* start EXCERPTED RECORDS *
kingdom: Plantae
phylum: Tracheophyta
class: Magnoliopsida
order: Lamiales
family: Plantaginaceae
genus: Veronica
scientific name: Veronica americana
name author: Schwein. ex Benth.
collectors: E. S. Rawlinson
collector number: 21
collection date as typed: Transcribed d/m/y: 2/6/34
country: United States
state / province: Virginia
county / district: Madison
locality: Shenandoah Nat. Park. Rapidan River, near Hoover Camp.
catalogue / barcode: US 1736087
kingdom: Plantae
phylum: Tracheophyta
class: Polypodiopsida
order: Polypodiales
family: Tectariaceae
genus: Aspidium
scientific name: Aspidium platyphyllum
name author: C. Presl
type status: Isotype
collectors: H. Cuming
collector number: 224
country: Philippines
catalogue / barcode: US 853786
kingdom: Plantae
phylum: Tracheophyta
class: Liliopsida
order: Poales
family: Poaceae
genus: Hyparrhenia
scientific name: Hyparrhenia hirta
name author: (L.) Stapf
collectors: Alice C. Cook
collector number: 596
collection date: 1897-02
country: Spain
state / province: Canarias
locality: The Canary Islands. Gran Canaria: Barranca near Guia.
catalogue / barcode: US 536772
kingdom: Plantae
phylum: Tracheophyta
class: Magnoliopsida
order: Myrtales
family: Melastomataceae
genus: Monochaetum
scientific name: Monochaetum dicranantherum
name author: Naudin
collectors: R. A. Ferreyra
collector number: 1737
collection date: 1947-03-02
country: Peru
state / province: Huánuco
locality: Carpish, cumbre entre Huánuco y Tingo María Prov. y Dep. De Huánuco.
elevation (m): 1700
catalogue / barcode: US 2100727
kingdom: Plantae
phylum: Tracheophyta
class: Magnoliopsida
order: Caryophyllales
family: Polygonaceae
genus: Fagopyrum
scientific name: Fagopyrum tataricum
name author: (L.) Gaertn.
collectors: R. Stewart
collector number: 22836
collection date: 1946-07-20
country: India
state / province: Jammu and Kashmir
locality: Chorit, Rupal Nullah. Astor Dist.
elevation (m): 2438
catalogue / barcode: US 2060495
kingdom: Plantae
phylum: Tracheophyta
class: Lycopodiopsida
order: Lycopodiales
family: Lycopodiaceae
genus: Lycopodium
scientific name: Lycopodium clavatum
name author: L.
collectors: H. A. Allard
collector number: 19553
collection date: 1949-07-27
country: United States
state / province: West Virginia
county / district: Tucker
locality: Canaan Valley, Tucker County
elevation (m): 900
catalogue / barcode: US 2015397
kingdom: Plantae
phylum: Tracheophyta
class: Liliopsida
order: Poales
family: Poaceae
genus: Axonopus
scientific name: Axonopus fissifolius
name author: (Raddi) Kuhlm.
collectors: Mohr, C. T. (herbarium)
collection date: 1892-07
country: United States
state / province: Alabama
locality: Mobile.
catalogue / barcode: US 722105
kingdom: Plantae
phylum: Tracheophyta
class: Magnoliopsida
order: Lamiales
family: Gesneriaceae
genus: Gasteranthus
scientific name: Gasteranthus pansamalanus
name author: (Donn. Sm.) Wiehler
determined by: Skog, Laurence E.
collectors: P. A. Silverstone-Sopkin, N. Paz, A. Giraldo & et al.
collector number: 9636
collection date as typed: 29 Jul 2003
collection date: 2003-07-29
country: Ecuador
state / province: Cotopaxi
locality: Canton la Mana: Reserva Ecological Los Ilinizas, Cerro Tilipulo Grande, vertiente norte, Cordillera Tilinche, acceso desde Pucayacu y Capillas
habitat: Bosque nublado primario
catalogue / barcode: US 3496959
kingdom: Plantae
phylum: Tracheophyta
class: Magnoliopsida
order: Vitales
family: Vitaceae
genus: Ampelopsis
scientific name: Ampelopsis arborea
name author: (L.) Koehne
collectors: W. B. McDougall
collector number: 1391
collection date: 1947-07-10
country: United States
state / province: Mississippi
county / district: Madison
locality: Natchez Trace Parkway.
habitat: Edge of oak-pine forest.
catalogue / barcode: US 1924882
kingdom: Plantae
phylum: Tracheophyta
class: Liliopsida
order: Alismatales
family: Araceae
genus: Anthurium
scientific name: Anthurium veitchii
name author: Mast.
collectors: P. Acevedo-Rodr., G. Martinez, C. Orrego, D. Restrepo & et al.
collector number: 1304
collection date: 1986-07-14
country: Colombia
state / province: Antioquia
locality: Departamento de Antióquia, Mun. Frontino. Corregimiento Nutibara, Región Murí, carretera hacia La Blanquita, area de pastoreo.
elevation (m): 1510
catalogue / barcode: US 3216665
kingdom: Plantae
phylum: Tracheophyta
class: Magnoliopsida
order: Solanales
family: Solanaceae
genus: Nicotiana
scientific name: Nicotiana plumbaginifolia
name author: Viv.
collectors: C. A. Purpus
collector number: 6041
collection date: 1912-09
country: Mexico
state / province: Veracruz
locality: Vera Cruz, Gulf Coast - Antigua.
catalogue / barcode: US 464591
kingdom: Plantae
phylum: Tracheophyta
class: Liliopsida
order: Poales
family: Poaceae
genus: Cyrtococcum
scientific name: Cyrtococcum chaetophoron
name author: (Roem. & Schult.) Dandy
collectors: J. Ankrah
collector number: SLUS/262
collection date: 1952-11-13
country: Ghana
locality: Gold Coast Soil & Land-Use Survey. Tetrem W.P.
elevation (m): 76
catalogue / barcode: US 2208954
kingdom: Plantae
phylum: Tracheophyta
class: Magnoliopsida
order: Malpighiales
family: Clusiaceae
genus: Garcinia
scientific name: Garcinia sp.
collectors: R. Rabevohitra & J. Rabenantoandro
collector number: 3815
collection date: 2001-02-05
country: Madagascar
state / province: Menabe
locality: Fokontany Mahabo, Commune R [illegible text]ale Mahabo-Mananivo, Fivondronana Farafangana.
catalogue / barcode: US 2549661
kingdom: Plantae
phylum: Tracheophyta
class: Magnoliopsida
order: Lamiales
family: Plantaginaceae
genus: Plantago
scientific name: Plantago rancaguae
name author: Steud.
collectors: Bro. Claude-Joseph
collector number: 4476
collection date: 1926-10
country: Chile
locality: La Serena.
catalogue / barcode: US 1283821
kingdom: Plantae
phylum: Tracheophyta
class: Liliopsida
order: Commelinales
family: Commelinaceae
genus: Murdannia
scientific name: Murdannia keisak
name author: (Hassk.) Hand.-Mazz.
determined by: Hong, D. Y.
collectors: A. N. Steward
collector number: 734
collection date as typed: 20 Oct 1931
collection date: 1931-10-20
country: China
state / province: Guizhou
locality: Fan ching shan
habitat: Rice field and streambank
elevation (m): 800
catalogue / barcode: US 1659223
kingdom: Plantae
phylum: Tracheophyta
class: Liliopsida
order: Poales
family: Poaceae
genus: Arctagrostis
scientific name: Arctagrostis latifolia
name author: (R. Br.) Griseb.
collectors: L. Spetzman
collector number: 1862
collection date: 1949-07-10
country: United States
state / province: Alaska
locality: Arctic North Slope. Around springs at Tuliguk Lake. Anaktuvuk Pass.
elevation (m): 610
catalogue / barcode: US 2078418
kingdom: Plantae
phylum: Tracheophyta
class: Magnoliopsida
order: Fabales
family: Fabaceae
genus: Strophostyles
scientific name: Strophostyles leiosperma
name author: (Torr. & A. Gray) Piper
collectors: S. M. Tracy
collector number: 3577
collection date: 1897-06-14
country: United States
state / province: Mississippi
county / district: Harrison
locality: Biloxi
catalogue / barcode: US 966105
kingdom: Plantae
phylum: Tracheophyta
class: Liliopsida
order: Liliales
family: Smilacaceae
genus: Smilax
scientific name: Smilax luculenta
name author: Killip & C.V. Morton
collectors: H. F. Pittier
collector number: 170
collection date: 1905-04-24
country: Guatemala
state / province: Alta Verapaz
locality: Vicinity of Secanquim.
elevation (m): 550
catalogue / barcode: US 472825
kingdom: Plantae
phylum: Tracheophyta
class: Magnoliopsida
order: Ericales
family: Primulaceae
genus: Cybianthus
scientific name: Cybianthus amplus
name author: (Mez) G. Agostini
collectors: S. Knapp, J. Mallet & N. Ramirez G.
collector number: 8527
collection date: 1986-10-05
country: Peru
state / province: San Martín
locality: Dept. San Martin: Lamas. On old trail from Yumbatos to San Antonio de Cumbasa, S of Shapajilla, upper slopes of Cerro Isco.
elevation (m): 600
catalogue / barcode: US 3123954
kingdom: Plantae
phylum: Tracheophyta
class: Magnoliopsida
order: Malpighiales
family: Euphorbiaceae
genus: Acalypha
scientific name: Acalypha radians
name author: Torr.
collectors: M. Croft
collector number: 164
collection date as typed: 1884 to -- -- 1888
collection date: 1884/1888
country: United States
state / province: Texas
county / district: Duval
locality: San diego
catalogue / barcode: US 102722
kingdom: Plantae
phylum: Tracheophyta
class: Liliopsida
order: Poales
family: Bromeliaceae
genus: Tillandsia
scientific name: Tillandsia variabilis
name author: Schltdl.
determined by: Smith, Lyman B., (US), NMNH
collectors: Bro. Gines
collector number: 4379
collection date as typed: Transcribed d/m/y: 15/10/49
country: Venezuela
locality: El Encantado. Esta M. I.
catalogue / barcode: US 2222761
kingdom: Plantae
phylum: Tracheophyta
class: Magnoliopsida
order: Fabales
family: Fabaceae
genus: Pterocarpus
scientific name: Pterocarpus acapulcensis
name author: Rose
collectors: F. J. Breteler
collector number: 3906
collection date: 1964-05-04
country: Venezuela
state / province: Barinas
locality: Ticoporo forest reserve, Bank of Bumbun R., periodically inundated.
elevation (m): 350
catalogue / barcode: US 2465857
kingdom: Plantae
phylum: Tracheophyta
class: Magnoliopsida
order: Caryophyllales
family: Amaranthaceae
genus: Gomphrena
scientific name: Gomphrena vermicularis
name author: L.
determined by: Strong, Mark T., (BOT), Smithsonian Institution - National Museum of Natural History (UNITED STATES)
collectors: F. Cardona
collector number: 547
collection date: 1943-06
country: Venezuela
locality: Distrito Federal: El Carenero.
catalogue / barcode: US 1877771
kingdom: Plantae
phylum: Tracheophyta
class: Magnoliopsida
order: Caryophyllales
* end EXCERPTED RECORDS *
**TO DO**
Rewrite the material from its first line through the line containing "collector number: 21", inclusive, swapping "name author" for "authority" and leaving everything else unchanged.

**WRITTEN RESPONSE**
kingdom: Plantae
phylum: Tracheophyta
class: Magnoliopsida
order: Lamiales
family: Plantaginaceae
genus: Veronica
scientific name: Veronica americana
authority: Schwein. ex Benth.
collectors: E. S. Rawlinson
collector number: 21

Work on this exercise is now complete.